The island remains privately owned and consists of three farms. The only permanent inhabitants (nine in the 2001 census) are associated with the farms, which are predominantly used for sheep.

The island is a popular site for youth camps for organisations such as Scouts. Crusader camps (now under the banner of Scripture Union) have been held on the island since 1932.

== Biodiversity ==
The island is the home of New Zealand's only feral donkey breed, the Ponui donkey. It has a large number of ship rats, and populations of brown rats, mice and feral cats.

Ponui Island's avian fauna includes common native forest species: the grey warbler (riroriro), fantail (piwakawaka), silvereye (tauhou), tūī, kererū and morepork (ruru).

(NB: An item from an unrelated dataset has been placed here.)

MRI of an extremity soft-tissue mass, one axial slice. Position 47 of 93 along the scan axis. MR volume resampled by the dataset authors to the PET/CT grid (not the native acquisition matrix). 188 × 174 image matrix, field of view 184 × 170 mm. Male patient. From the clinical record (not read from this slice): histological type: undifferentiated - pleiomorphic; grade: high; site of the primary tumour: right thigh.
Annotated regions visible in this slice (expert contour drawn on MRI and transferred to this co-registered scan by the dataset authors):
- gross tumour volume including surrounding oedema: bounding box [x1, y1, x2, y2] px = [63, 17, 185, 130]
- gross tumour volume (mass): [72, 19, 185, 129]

North Island brown kiwi were introduced to the island by the New Zealand Wildlife Service, a forerunner of the Department of Conservation, in 1964, at the request of the island's owner. Fourteen kiwi were released, six from Little Barrier Island and eight from Northland. Ponui now has one of the highest densities of the North Island brown kiwi anywhere in New Zealand. The Department of Conservation has no plans to take Ponui kiwi to supplement existing populations elsewhere, because of their mixed genetic origins, according to a 2006 report, but in 2025 ten kiwi were translocated to nearby Waiheke Island, which had no existing population.